■ WHAT YOU HAVE TO DO
Find the lines below holding the word "cela" and copy each of them.

■ SOURCE MATERIAL

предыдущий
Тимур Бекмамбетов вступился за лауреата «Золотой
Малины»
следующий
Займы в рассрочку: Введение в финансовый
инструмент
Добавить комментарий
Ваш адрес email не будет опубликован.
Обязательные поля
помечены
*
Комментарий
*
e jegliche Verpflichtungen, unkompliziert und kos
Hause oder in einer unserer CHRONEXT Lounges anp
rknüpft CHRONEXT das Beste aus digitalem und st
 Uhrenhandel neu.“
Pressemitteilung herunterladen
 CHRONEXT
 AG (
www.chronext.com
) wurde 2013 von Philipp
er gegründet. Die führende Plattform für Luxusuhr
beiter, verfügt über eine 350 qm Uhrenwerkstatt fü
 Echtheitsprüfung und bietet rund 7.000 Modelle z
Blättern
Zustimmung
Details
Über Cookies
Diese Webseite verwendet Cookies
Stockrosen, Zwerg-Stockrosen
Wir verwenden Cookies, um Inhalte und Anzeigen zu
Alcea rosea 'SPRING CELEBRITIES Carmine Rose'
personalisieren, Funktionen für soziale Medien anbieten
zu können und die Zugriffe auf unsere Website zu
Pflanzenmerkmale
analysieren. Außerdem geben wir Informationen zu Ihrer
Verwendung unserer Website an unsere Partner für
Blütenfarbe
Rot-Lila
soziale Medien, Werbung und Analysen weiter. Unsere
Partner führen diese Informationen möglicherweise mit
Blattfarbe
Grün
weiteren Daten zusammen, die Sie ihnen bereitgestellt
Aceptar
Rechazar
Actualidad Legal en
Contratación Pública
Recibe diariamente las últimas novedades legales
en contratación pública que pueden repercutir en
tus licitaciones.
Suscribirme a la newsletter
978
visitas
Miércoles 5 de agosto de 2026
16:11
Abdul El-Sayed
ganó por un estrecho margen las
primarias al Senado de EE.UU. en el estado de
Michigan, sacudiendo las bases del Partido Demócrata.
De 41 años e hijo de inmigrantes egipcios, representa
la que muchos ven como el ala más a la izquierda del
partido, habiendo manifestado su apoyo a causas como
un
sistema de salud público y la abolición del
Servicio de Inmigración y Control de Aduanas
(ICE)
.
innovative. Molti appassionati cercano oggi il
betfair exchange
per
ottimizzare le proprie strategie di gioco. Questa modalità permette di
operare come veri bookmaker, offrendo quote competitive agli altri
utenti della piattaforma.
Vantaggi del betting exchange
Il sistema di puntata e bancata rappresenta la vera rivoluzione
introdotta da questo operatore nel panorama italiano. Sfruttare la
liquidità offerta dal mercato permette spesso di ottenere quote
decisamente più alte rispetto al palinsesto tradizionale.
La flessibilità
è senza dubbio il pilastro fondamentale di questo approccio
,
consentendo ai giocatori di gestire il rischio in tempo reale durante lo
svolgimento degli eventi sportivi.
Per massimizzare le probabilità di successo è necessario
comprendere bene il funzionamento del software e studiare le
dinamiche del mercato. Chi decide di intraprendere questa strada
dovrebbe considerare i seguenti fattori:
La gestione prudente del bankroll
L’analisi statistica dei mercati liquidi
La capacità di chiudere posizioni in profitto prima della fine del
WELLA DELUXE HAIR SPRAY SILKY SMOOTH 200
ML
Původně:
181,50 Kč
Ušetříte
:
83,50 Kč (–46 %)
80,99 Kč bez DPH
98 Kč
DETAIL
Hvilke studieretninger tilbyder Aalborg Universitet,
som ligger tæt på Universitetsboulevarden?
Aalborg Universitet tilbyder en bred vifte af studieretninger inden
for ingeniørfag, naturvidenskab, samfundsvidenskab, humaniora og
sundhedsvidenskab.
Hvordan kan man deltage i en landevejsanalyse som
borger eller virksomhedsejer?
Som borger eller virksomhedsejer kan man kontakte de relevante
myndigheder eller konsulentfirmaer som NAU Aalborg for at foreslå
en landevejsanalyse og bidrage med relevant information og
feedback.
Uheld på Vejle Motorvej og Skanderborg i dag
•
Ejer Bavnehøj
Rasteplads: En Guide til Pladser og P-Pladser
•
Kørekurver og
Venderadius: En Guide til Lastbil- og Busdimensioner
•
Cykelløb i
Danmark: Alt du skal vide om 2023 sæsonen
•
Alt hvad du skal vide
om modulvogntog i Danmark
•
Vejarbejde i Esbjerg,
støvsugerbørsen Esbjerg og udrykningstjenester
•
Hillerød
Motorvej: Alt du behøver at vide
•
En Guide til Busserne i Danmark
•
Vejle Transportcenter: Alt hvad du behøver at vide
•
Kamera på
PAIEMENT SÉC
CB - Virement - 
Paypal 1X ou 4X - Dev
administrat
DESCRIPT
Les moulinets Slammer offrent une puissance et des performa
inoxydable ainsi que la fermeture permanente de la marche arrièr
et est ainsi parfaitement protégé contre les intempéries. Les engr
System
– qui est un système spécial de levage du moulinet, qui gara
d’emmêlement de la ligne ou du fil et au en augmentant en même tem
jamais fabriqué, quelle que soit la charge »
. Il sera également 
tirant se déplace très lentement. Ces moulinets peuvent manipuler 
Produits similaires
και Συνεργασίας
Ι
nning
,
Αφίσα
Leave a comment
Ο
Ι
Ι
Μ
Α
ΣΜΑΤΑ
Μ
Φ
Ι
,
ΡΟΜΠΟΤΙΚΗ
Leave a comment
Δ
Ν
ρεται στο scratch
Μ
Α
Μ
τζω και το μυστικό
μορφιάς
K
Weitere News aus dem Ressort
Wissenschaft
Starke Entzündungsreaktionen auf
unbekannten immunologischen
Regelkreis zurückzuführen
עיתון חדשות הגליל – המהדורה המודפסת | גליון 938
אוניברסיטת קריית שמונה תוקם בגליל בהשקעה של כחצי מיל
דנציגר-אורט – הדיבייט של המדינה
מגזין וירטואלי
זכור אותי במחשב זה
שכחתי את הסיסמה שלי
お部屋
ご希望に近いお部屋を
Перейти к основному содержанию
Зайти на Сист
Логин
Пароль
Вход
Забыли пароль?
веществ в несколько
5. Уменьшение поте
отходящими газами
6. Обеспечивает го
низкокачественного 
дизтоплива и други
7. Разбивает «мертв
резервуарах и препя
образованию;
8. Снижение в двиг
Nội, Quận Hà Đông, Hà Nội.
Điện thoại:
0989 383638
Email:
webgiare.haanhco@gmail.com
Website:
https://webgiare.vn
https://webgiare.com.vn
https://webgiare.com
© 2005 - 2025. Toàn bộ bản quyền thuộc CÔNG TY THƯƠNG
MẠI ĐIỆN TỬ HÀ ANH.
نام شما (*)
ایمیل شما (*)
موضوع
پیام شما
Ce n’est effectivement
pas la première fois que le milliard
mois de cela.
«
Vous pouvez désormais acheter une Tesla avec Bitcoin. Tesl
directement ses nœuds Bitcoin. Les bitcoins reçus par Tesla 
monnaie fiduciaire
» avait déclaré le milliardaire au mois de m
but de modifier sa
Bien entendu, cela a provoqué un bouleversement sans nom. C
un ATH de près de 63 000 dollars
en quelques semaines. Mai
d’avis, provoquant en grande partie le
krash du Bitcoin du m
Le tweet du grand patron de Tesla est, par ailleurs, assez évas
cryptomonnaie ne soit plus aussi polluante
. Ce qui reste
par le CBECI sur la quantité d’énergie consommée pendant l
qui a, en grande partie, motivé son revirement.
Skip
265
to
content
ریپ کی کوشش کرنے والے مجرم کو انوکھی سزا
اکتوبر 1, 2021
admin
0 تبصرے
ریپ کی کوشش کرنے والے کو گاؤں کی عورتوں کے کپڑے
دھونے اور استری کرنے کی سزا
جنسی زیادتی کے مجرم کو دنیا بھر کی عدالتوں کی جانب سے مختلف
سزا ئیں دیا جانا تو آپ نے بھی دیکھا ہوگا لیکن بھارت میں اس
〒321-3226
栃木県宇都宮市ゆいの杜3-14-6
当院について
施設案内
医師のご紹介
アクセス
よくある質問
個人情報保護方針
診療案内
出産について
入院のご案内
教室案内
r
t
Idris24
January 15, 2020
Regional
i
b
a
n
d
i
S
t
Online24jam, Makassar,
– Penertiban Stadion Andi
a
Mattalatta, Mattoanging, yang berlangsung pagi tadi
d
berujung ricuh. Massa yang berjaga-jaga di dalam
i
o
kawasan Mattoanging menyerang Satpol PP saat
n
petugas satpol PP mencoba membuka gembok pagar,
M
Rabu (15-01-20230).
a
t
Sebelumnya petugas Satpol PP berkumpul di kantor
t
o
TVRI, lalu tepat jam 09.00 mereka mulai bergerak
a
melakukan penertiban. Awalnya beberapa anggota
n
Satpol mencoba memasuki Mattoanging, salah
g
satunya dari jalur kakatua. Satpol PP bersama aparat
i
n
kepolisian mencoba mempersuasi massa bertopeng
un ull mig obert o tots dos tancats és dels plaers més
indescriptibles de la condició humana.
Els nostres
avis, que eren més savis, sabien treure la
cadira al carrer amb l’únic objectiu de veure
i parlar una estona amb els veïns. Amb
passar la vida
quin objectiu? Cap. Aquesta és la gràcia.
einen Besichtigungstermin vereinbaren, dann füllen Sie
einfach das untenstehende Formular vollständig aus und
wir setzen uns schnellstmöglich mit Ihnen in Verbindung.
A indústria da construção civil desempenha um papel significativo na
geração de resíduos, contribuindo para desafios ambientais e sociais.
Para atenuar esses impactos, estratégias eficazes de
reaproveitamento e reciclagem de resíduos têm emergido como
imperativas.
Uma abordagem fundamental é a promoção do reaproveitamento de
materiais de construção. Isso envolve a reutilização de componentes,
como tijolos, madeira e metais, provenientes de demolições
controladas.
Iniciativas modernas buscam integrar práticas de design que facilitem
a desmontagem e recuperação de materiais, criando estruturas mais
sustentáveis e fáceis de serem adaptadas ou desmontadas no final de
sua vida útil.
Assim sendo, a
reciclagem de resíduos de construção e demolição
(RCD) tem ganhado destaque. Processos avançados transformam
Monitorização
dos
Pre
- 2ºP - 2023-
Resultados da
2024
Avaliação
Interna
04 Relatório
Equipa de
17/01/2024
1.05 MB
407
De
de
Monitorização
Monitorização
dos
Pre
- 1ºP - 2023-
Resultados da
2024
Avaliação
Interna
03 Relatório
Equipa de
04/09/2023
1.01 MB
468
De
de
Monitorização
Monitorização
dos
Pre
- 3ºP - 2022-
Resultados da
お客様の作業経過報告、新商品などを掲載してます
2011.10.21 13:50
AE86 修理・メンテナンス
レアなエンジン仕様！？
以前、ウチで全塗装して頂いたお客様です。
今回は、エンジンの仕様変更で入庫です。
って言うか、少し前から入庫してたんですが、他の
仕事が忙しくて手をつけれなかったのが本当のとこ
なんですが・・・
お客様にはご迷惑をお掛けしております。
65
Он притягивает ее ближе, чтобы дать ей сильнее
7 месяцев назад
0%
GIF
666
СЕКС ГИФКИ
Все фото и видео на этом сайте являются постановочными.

■ RESULT OF THIS TASK
mois de cela.
Bien entendu, cela a provoqué un bouleversement sans nom. C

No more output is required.